Avec le susmentionné One from the Heart, le beau, le grand film maudit qui faillit lui coûter sa carrière, Coppola révéla un côté romantique assumé. Entièrement construite en studio, cette autre autoproduction démiurgique relate l’odyssée d’un couple séparé dont chaque conjoint songe à refaire sa vie avec le partenaire de ses rêves… avant de se raviser.

Ce romantisme se vérifia subséquemment dans le merveilleux Peggy Sue Got Married (Peggy Sue s’est mariée), où l’héroïne revenue dans le passé entend bien ne pas retomber amoureuse de son futur ex-mari… avant de se raviser.

Rebelote dans Bram Stoker’s Dracula (Le Dracula de Bram Stoker), sans conteste l’adaptation la plus axée sur l’histoire d’amour « à travers le temps » entre Mina et le comte vampire.

On retrouve un peu de ces trois films dans Megalopolis : l’artificialité volontaire et magnifiée de One from the Heart et de Dracula (on passe ici des trucages physiques aux effets numériques), le jeu temporel de Peggy Sue Mot Married, les amours contrariées au coeur des trois films…

Si seulement le résultat avait été de qualité comparable.

Tout s’écroule

Malgré le budget copieux, les décors et les costumes paraissent cheap, surtout lors des scènes qui se déroulent le jour. Ces passages font tout spécialement mal aux yeux tant ils sont cadrés et éclairés n’importe comment : à croire que le directeur photo, Mihai Mălaimare Jr. (Tetro), était alors absent.

Les séquences nocturnes, qui évoquent justement l’esthétique onirique saturée de One from the Heart, sont les plus intéressantes, mais semblent appartenir à un film différent. Çà et là, Coppola lance des clins d’oeil à ses idoles passées : Fellini, Powell et Pressburger…

Les longues minutes s’écoulent (138 au total), et tout s’écroule. L’effroi l’emporte, à mesure que Megalopolis sombre dans le n’importe quoi.

François Lévesque est à Cannes à l’invitation du festival et grâce au soutien de Téléfilm Canada.

Heureusement, Andrea Arnold

On attendait du bon et du beau de Bird, d’Andrea Arnold. À nouveau, la cinéaste anglaise brosse le portrait sensible et fin d’une adolescente à la veille de devenir une jeune femme. On retrouve le milieu difficile et le parent célibataire égocentrique de Wasp et de Fish Tank, le goût de l’affranchissement et de la transgression d’American Honey, la fascination pour une figure masculine mystérieuse de Wuthering Heights…
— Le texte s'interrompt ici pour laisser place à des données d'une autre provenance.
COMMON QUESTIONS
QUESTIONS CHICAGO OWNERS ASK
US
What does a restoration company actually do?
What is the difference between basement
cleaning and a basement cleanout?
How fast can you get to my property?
Or, à nouveau encore, la scénariste-réalisatrice parvient à rebrasser ses thèmes et motifs de prédilection sans se répéter.

Son héroïne du moment se prénomme Bailey, 12 ans, mais qui paraît plus vieille que son âge : cette maturité dans le regard, sans doute (Nykiya Adams, une vraie découverte). À l’approche du remariage de son père aimant, mais exaspérant (et irresponsable, et narcissique, et toxicomane, alouette : un excellent Barry Keoghan), Bailey file un été où rien ne semble se passer, mais où tout est voué à changer. Cela, en partie à cause de — à moins que ce ne soit grâce à — une rencontre avec un curieux jeune homme : Bird (Franz Rogowski, fascinant).

S’ensuit une sorte de conte de la banlieue où Arnold ramène à l’image ce mélange exquis alliant réalisme social et réalisme poétique (surtout lors de ces calmes apartés où elle filme la nature loin du chaos des tours d’appartements vétustes). À cela s’ajoutent cependant cette fois des touches de réalisme magique dont la première surprend, mais dont la dernière, en plus de donner envie de revoir le film à la lumière de ce qu’elle suggère, séduit complètement.